I've been hiding.
When I began this blog, I wasn't sure where I was going, or what I was getting into. For this reason, I [personally] shared the blog with very few people. As time went on, my journey continued, and boy did it get messy quick.
Because my journey got messy, the emotions in my blogs were messy at times.
Raw.
Honest.
Sincere.
Each time I wanted to post here, I began to stop and think twice. Will these words - heartfelt and honest, be hurtful? And the answer was yes, quite possibly so. My messy journey, with all its unexpected twists and turns, and my ramblings here about them all could definitely hurt those I loved the most - unintentionally, of course. But, unintentional hurt still hurts.

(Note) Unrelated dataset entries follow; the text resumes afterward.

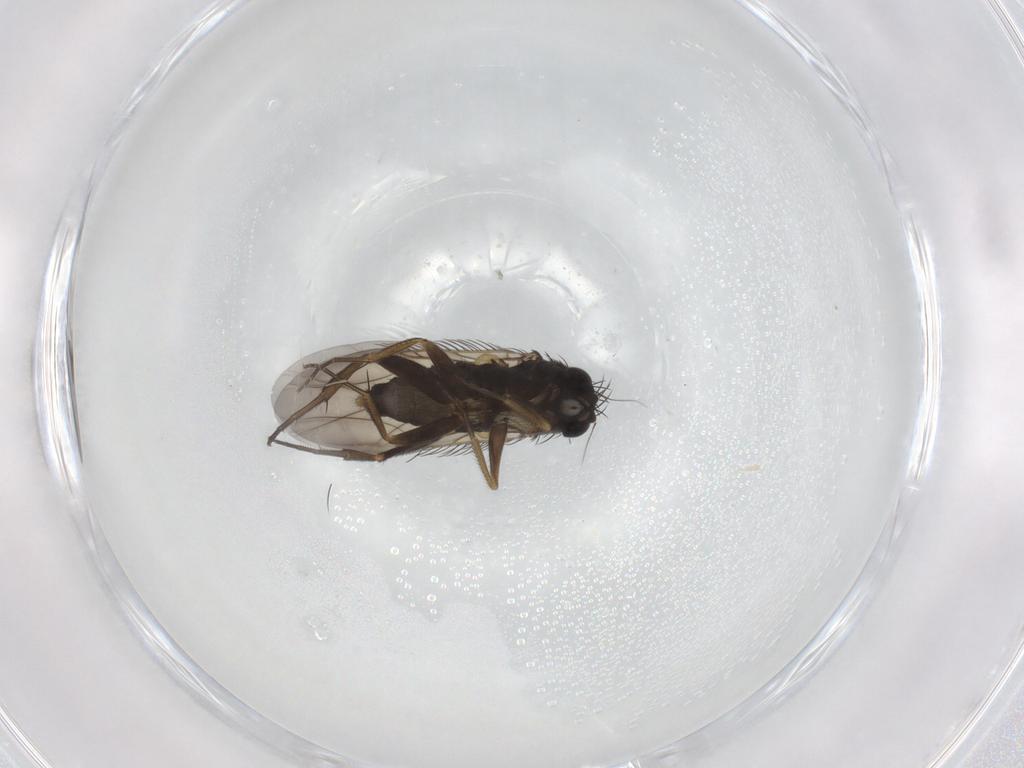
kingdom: Animalia
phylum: Arthropoda
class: Insecta
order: Diptera
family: Phoridae
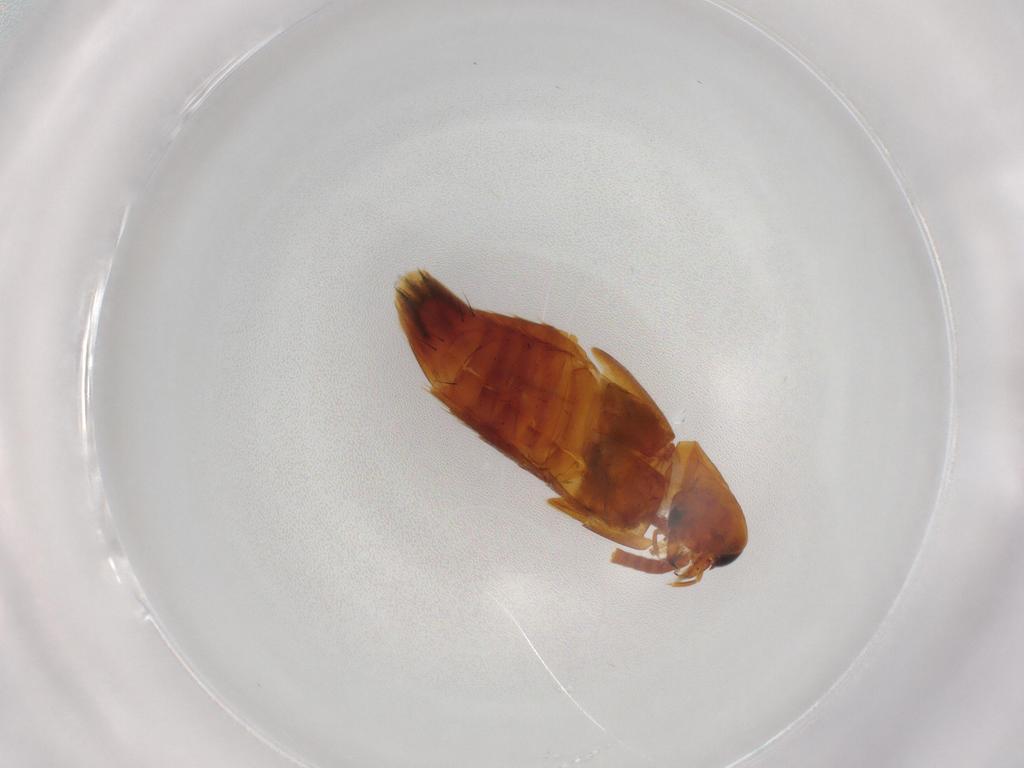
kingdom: Animalia
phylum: Arthropoda
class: Insecta
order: Coleoptera
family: Staphylinidae
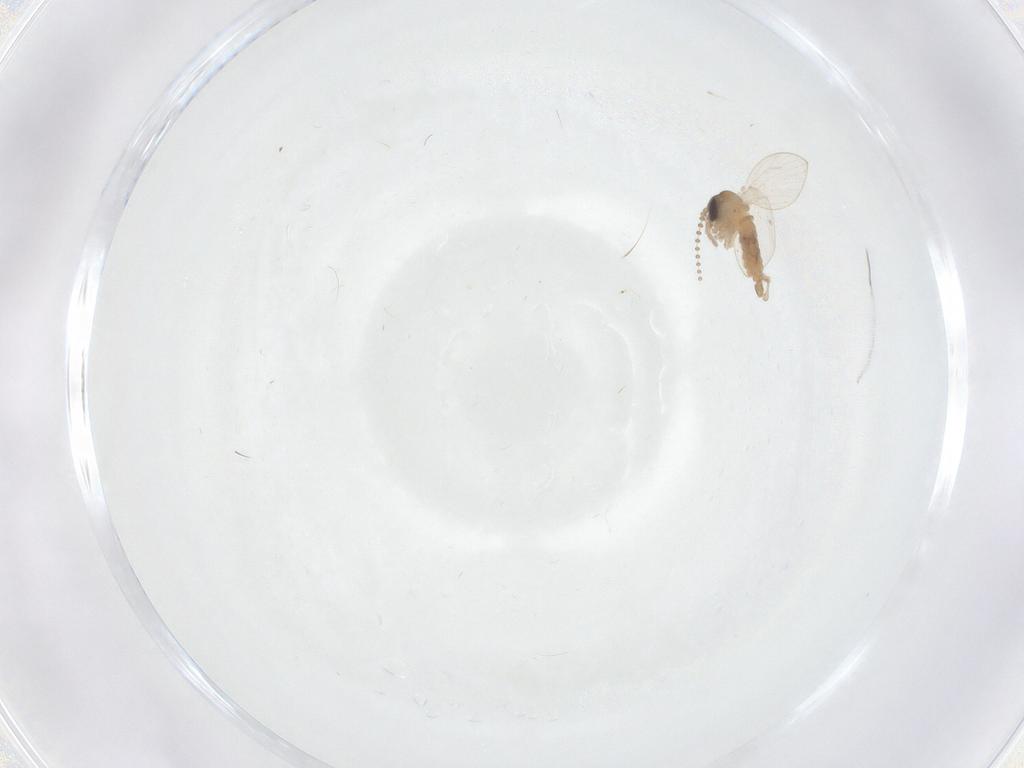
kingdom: Animalia
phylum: Arthropoda
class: Insecta
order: Diptera
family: Psychodidae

So...I stopped blogging.
Well, let me define S-T-O-P-P-E-D.
I woke up one morning feeling guilty. (BAWK, BAWK!) I had crossed the road, leaving you all behind so that I didn't have to fear the opinions of others. I wasn't being fair to myself or to those of you who take the time to read my clatter.
So, I did what any good chicken should: I clucked (BAWK BAWK!) my way right back here! (I was hoping you'd agree, we've hit the good news part.)
And, here's why I'm back:
Proverbs 29:25
“The fear of human opinion disables; trusting in God protects you from that.”
I was letting my fear of hurting others feelings disable me. My intentions are good. My emotions are human. My love i
s fierce. God knows this. He will protect me, love me, comfort me. He will do the same for you, too!
I
am
a
good
person.
My journey is bound to encounter more messiness around the bend. I'm in if you're in!